More interesting research over at NESTA.
2.Social cultures – games play, it is often reported, is not characterised only through playing the games, but through the systems of exchange and discussion that surround them – the purchasing of magazines, the swapping of software and cheats. All of these are seen as centrally important aspects of what makes games an important social activity. To date, however, these ‘games cultures’ seem to remain predominantly male. Certain commentators have argued, for example, that boys are more likely than girls to participate in these activities because games are seen as a ‘safe’ way for boys to maintain friendships, while girls are less reliant on these mechanisms (McNamee, 1998). Research for the Screen Play study reported that boys tended to dominate classroom discussion of games and, even where girls were games players, boys tended to retain the ‘authority’ in the classroom and peer group for determining which games were ‘good’. Similarly, in the home, boys were seen to be significantly more intense games players, with 33% of boys compared with 13% of girls reporting playing games every day and, in detailed observations, boys were seen to ‘own’ the games technology in the home on a more regular basis. (Facer et al, 2003 forthcoming)

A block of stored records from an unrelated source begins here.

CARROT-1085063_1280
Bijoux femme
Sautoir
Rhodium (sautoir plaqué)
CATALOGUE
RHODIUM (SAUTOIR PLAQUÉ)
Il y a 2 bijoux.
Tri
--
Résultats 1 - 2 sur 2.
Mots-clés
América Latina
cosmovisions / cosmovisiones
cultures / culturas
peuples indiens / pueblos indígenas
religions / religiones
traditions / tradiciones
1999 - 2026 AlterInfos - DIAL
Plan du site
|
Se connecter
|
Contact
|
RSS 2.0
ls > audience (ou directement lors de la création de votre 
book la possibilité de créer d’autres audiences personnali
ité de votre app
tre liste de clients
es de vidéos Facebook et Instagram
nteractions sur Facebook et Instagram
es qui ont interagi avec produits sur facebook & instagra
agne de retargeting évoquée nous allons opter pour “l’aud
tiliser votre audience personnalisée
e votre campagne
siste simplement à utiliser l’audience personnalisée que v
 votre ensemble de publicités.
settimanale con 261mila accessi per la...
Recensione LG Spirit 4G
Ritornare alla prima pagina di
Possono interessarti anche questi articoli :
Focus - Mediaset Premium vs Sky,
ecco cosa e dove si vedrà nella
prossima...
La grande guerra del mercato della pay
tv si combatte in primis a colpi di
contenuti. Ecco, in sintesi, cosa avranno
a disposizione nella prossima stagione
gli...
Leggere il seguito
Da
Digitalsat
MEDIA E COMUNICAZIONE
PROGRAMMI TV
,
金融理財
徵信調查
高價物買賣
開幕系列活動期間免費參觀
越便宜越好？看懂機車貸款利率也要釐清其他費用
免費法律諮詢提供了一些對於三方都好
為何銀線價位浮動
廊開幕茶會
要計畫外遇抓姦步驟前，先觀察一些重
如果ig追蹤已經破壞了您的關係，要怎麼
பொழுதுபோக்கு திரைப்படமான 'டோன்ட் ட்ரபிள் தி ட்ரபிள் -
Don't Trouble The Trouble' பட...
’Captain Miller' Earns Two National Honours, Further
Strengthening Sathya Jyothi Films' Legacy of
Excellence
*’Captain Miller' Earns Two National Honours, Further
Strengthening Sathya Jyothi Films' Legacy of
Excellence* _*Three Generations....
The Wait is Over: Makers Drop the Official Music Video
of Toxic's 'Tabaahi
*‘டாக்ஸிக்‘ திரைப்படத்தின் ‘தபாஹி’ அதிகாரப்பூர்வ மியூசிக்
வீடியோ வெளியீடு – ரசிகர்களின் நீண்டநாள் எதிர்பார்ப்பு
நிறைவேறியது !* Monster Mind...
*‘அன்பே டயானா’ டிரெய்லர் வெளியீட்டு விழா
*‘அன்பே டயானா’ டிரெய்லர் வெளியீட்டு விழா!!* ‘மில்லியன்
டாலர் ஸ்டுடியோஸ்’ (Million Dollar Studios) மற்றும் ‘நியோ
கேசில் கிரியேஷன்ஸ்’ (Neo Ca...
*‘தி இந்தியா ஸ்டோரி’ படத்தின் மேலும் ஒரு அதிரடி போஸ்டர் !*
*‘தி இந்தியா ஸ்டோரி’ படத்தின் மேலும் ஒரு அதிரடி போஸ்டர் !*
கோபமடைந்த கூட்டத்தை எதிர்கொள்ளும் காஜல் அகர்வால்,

And from Justine Cassell (ex MIT) on gender and human computer interaction. Cassell also has some work available on the same site about StoryMat and digital storytelling and learning in classrooms.
As we move in this article from the example of videogames for girls to other aspects of designing technology for women, it is instructive to apply McIntosh’s model to the design of technology. We have left phase one behind: no longer is it possible to build womanless technology. Currently, there is widespread recognition of the importance of taking gender into account in interface design (witness the presence of this chapter in a handbook on HCI). And we have passed through phase two: public perception of the role of women in technology has changed radically, due to the efforts of activist computer scientists and historians who have highlighted, among others, Ada Lovelace’s seminal role in the birth of the computer, and Grace Hopper’s essential contribution to computing. Now, however, we find ourselves at a stage where women seem to pose some kind of problem for the design of technology. Tech companies pay consultants to help them figure out how to design for women. One gender and technology consulting firm refers to its ability to help companies succeed at “the notoriously selective and lucrative demographic of teenage girls.” A consultant for online businesses advertises its knowledge of “what makes women click”: a six-step program from initiating the relationship through subtle tactics of banner and home page design, through deepening the relationship by asking motivating survey questions. The goal is “the inside tract to get inside women’s minds and keep them inside” the website. In fact, many websites for women have sprung up, but the majority treat the same topics as women’s magazines that have been around for hundreds of years (the banner on one women’s website invites readers to learn about “Making your home a haven for your family”).